Pour maintenir cette police dans le giron du pouvoir et l'empêcher de faire son travail dans la neutralité, le pouvoir lui a donné des chefs dévolus au parti CNDD-FDD. Ainsi, la police est commandée plus au CNDD-FDD qu'à la direction centrale. Combien de fois la police est intervenue sur ordre des dirigeants du CNDD-FDD pour empêcher les réunions autorisées des partis politiques? Combien de fois cette police est intervenue pour des raisons privées de certains ténors du CNDD-FDD? Des centaines de fois ou plus.

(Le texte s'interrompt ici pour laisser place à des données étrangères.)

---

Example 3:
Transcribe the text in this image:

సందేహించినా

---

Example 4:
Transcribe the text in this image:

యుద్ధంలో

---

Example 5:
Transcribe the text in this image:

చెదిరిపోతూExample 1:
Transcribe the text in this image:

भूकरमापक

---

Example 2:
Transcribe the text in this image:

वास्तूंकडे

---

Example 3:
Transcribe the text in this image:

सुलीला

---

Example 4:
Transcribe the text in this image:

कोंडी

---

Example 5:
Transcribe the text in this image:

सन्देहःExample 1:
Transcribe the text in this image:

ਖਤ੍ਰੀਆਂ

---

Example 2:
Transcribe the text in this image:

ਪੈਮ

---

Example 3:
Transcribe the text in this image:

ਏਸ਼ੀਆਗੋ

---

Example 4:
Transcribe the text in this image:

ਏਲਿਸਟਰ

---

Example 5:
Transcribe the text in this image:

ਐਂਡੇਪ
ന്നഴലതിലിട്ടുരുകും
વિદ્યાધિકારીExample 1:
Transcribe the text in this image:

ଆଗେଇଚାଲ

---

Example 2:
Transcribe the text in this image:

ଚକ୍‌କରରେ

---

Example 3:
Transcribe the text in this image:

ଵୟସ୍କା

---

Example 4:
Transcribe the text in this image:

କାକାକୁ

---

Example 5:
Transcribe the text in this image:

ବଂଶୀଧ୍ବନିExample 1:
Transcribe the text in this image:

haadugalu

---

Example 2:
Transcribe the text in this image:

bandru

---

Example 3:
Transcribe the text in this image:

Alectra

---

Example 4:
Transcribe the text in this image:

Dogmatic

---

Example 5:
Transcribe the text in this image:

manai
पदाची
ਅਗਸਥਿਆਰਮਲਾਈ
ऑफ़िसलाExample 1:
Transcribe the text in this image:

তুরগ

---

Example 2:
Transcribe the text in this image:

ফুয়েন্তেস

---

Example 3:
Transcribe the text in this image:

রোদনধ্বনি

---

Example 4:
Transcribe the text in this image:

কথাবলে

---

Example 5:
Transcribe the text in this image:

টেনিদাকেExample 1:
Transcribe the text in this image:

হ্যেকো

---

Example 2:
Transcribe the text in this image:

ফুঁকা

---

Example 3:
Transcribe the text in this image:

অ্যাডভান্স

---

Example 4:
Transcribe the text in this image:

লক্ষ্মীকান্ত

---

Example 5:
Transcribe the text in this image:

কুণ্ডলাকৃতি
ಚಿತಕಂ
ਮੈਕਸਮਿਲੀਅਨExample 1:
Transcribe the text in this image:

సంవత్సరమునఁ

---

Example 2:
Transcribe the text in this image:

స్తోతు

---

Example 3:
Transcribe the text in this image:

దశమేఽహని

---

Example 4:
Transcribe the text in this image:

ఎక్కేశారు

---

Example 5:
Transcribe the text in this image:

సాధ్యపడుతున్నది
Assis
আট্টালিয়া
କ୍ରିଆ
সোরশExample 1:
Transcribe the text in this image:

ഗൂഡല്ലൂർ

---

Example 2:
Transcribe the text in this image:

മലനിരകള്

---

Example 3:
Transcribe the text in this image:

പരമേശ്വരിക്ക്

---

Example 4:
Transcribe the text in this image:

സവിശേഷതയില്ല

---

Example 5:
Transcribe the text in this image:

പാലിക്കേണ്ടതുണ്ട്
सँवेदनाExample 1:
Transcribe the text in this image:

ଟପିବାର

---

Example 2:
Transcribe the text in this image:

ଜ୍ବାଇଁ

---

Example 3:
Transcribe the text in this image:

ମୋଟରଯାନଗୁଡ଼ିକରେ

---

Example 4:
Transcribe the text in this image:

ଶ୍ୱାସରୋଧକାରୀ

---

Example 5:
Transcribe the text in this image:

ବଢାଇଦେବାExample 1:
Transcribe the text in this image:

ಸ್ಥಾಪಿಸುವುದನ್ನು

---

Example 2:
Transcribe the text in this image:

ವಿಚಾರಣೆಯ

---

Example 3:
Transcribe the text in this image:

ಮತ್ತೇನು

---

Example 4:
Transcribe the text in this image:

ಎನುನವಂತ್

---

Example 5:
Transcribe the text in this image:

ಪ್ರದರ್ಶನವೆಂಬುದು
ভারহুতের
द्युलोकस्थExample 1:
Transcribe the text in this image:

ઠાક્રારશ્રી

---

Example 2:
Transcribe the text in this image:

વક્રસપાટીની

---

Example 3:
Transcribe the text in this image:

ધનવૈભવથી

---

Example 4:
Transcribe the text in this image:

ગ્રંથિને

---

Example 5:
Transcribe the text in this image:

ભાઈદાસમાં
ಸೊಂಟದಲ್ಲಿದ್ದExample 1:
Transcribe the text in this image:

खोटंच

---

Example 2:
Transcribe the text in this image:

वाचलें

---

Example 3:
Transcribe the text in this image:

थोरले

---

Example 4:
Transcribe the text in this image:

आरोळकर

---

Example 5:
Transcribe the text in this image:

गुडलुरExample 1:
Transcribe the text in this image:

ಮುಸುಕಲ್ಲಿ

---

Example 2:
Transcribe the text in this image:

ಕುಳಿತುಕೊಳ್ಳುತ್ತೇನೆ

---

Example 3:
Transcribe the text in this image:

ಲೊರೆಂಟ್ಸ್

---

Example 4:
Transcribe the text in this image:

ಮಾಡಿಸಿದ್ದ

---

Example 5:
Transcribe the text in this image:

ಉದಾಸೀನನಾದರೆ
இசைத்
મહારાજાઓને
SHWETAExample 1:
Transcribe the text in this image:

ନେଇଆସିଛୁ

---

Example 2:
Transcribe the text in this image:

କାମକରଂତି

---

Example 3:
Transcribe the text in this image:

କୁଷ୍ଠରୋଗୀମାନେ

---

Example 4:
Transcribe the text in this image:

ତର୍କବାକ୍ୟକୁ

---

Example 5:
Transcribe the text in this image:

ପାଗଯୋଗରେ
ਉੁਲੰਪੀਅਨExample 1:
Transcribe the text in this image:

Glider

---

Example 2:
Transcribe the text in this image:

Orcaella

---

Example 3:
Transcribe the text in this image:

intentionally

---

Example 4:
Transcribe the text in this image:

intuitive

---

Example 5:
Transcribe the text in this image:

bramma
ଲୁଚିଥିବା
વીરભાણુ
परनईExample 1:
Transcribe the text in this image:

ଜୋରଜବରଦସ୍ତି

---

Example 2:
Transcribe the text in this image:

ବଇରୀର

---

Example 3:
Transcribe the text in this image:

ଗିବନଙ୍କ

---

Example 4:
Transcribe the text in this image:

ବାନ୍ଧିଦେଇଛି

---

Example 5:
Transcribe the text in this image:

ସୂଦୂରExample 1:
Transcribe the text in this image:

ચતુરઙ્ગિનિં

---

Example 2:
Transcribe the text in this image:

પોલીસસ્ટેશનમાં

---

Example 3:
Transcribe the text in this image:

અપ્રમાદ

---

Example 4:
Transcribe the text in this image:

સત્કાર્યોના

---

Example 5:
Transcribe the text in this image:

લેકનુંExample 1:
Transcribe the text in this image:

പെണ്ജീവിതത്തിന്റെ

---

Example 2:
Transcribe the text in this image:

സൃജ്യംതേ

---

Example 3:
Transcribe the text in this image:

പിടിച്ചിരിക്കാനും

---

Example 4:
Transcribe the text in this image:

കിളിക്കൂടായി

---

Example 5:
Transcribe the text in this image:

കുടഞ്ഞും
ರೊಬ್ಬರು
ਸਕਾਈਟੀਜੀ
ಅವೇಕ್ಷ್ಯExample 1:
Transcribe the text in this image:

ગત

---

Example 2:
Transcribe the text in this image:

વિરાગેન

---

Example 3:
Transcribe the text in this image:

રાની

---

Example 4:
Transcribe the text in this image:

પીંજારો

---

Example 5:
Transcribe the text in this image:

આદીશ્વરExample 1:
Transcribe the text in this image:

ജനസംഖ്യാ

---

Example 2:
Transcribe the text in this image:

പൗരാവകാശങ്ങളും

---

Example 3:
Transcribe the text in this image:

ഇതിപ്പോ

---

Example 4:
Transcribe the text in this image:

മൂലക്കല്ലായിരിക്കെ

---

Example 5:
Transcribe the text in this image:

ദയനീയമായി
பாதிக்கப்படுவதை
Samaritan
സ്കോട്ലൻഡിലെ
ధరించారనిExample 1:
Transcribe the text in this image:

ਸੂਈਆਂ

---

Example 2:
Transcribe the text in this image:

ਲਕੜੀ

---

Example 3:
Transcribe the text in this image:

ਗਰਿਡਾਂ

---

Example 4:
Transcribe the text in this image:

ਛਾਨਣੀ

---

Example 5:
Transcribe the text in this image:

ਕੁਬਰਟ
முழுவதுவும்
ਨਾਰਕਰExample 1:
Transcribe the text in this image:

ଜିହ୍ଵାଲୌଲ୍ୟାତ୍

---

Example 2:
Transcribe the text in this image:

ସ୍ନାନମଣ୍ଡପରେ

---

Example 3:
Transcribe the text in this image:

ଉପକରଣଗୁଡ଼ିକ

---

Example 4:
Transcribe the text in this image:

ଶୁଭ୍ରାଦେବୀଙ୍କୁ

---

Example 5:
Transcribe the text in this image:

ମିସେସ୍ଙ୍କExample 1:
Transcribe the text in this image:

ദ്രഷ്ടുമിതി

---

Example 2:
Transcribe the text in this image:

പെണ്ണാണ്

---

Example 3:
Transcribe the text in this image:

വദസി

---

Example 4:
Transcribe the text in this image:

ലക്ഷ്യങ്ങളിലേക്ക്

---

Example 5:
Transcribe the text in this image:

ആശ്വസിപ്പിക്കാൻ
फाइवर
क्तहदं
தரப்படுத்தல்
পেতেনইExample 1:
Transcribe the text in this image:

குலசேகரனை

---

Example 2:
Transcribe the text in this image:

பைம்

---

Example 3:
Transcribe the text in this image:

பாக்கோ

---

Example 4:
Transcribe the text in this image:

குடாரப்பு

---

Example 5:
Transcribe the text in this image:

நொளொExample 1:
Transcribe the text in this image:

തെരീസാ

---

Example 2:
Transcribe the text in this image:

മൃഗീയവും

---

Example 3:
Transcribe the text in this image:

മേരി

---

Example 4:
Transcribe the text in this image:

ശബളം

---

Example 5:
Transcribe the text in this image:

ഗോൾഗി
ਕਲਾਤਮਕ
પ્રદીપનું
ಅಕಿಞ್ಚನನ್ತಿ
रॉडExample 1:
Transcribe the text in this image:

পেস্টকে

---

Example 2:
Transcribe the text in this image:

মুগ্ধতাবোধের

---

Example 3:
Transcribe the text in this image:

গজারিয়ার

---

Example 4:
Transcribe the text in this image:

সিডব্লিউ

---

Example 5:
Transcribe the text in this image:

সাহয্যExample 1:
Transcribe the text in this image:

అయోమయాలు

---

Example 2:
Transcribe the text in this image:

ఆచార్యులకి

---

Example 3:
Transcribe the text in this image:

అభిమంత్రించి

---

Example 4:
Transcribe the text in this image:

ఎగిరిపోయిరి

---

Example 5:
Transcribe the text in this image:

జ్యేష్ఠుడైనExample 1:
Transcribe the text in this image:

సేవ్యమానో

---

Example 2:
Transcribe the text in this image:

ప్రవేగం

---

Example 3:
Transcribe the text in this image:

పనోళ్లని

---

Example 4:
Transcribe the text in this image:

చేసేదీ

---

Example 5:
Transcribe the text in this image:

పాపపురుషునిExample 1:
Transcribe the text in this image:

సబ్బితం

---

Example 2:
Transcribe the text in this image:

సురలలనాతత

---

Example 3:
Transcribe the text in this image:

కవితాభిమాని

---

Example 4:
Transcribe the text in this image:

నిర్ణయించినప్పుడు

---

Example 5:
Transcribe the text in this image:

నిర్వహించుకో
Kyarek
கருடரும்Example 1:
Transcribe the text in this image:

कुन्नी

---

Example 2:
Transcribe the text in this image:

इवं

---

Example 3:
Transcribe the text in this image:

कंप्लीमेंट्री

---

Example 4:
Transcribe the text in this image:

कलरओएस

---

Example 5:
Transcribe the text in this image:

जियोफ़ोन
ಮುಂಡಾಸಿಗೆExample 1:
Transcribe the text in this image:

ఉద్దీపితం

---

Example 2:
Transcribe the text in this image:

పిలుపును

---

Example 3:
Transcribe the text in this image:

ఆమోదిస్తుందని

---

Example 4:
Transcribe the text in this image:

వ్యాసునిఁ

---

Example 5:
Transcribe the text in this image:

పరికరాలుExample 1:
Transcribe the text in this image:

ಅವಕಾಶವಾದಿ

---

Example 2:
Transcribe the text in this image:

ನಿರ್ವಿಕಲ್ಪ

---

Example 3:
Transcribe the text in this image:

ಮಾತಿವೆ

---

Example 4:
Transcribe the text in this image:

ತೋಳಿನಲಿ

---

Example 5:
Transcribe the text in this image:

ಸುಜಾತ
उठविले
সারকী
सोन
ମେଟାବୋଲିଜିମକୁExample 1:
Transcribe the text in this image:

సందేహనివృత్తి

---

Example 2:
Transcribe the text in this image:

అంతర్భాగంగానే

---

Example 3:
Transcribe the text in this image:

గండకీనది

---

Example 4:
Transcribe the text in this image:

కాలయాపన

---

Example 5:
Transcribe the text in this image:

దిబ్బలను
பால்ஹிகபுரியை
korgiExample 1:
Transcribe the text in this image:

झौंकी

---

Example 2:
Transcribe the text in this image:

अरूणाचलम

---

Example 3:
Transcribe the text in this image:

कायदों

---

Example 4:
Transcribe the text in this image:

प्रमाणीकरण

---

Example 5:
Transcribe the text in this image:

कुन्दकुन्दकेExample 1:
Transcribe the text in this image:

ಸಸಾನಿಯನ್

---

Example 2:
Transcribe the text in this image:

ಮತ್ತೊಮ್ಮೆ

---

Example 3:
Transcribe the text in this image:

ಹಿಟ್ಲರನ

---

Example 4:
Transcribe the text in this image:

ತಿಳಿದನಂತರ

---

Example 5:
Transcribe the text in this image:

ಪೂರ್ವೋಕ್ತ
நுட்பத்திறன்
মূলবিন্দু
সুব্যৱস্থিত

L'état dans lequel se trouve la police arrange le pouvoir car il en aura besoin pour intimider la population lors des élections. Cette police est devenue une source d'insécurité. Quand elle intervient, elle fait peur au lieu de rassurer. Les gens préfèrent ne pas faire appel à cette police qui agit en certains endroits en véritables milices. Certaines autorités qui avaient la sécurité de la police ont fini par la refuser.

Qui pourra sauver la police?

Cette police jouit d'une certaine impunité. Les actes de brutalité envers la population ne sont pas punis. Le commandement de la police fait tout pour la couvrir. C'est même ce commandement qui devrait faire de l'ordre.

La direction de la police nationale est très absente. Le directeur général de la police n'a aucune envie de se fâcher avec le pouvoir qui lui a donné cette place. Il aurait aimé l'avoir avant du temps du Président Ndayizeye à qui il était allé vendre son ethnie hutu. A la grande surprise, l'ancien Président Ndayizeye a vu au Sénat un ancien hutu qui se présentait comme tutsi. Comme quoi, ces histoires d'ethnies ne servent qu'à endormir le peuple. Les dirigeants ont oublié de dire aux Burundais que la vraie ethnie est la nation burundaise. Le reste, certains y entrent et sortent comme ils veulent. Au moins, voilà un progrès!

Il est difficile de sauver cette police au moment où ceux qui devraient la sauver, sous prétexte de l'insécurité, envoient épouses et enfants dans les pays scandinaves pour se déclarer des réfugiés. C'est un véritable spectacle de voir une famille expliquer aux autorités du pays qu'elle est chassée par la police, le système étatique au moment où le mari est un des responsables de cette insécurité et de cette police.

La motivation de sauver cette police pourra manquer d'autant plus que la caisse qui intéressait les dirigeants de la police a suivi l'ancien directeur général de la police Bunyoni devenu ministre. La direction générale de la police ne gère plus les approvisionnements de cette police. Les haricots, l'huile, les uniformes seront surfacturés au ministère de la sécurité publique. La grogne monte à la direction générale. La police n'est plus intéressante.

Cette police laissée à l'abandon se révèlera un jour dangereux pour la nation burundaise. Il n'est pas exclu que les bagarres police armée reviennent comme en 1965. Il n'est pas non plus exclu que cette police échappe à ceux qui voulait la manipuler. Ne pas sauver cette police est suicidaire pour le pouvoir et dangereux pour le peuple.

Cette police sera sauvée par un changement du pouvoir après les élections de 2010. Le peuple attend ce salut.